*** Study text

Banu Cennetoğlu at Sculpture Center
By Tanner Tafelski
One characteristic of Banu Cennetoğlu’s art is its sense of mass. Her most well-known piece (though Cennetoğlu vehemently opposes calling it an artwork) is The List (2007– ), an ongoing project where Cennetoğlu brokers public displays of an ever-growing document recording the deaths of migrants and refugees within or on the borders of Europe since 1993. The List, produced by the European nonprofit UNITED for Intercultural Action, is always presented in its entirety, unannotated by the Turkish artist. In its first iteration in Amsterdam, The List comprised 7,128 entries; by 2018, it hadballooned to 35,597. Cennetoğlu’s solo exhibition at the SculptureCenter displayed four of her other works that similarly probe how we receive, disseminate and mediate information.
Rivalling the magnitude of The List is the moving-image work 1 January 1970 – 21 March 2018 · H O W B E I T · Guilty feet have got no rhythm · Keçiboynuzu · AS IS · MurMur · I measure every grief I meet · Taq u Raq · A piercing Comfort it affords · Stitch · Made in Fall · Yes. But. We had a golden heart. · One day soon I’m gonna tell the moon about the crying game (2018), projected onto a large, white wall in the main, ground-level space. A 128-hour film with 13 names, suggesting its uncontainability, 1 January 1970 – 21 March 2018 is another record, this one featuring Cennetoğlu’s personal collection of visuals—still and moving—culled from cameras, computers, external hard drives, and more. Unedited, the images are arranged chronologically, starting from 2006 (marking the start of The List and the birth of her daughter, Can) and ending in 2018—a self-imposed deadline for the film’s premiere at London’s Chisenhale Gallery that June. The collection is a random assortment of images that are important and insignificant, dramatic and mundane. Tender moments of Cennetoğlu reading with Can in bed brush up with video of the artist working with gallerists. There are touristic shots of Korea from 2014, when she exhibited at the Gwangju Biennale. In fragments, her daughter sings in what appears to be a school recital. Hours of footage unfold in which people speak unsubtitled Turkish, adding to the work’s inscrutability. One viewed 1 January 1970 – 21 March 2018 from comfortable lounge chairs, engulfed in sound emitted from speakers and amplified by the building’s acoustics. Yet far from feeling immersed, the viewer wanders in and out of the film due to the lack of a cinematic space, building their own narrative from the bits and pieces of footage.
In a smaller, adjoining space, a table stood in the center, and on one wall were shelves of intimidating, black, hardbound books with gold lettering. Here, one could peruse 142 volumes, each collating every newspaper published on a specific day in a particular country. The sheer quantity of volumes is a good indicator of print media’s status in places: Germany (11.08.2015) has the most with 70; Cyprus (29.06.2012) the least with three. Flipping through the books, one gleans the hierarchy of newsworthy stories, as well as the ratio of international to local coverage.
The newspapers and the film respectively present two kinds of archives: a public and a private one. Just like any collection, they need tools to decipher what they possess. Tucked inside each hardbound book was a sheet with information about which newspapers were in each volume and the language they were written in. Attached to a wall in the main space was a binder cataloging all of the images used in 1 January 1970 – 21 March 2018. And yet these keys offer only the illusion of comprehension. One can navigate the collections but not understand their contents.
Cennetoğlu’s solo exhibition was characterized by information overload. The works can, in theory, be seen in their entirety, but it is more likely that visitors will resort to building their own meanings from the glimpses they catch. Teasing with the possibility of complete viewing while witholding facile interpretative cues, Cennetoğlu’s art permits one to be comfortable simply grasping at legibility.
Banu Cennetoğlu’s solo exhibition is on view at the SculptureCenter, New York, until March 25, 2019.

******
*** Recorded information

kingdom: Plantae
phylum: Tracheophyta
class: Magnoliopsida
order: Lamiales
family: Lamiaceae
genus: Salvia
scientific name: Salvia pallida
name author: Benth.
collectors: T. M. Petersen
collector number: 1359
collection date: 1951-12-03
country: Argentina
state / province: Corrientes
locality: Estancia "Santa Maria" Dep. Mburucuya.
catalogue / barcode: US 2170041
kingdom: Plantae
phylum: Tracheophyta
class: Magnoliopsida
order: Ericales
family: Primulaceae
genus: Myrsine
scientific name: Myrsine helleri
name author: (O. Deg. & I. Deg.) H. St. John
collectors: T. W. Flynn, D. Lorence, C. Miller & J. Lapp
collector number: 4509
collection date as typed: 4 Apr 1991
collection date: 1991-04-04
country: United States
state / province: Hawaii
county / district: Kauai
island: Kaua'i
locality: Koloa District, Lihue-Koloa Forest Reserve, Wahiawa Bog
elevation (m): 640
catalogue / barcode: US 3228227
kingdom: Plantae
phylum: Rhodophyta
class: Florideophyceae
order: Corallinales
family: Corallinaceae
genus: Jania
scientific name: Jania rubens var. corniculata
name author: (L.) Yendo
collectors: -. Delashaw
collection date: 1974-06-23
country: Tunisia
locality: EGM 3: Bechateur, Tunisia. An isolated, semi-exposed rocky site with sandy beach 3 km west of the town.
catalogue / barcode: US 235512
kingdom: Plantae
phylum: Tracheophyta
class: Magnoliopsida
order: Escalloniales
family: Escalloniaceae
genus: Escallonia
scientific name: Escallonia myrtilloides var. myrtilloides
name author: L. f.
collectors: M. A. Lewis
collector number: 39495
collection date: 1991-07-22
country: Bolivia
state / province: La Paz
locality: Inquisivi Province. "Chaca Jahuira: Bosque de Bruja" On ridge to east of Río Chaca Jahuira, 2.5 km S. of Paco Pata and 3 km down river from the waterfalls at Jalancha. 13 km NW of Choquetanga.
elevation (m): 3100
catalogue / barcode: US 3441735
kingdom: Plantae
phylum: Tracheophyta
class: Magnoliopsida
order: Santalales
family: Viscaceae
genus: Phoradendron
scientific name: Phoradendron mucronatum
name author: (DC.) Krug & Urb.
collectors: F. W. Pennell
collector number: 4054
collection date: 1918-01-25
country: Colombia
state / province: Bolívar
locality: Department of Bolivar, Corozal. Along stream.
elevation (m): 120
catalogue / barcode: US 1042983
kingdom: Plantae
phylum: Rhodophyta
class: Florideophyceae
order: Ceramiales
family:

******

▶ **Directions for this task**: Copy the passage of the Banu Cennetoğlu exhibition review word for word, beginning at "Banu Cennetoğlu at" and stopping after "and mediate information.".

▶ **Completed exercise**:
Banu Cennetoğlu at Sculpture Center
By Tanner Tafelski
One characteristic of Banu Cennetoğlu’s art is its sense of mass. Her most well-known piece (though Cennetoğlu vehemently opposes calling it an artwork) is The List (2007– ), an ongoing project where Cennetoğlu brokers public displays of an ever-growing document recording the deaths of migrants and refugees within or on the borders of Europe since 1993. The List, produced by the European nonprofit UNITED for Intercultural Action, is always presented in its entirety, unannotated by the Turkish artist. In its first iteration in Amsterdam, The List comprised 7,128 entries; by 2018, it hadballooned to 35,597. Cennetoğlu’s solo exhibition at the SculptureCenter displayed four of her other works that similarly probe how we receive, disseminate and mediate information.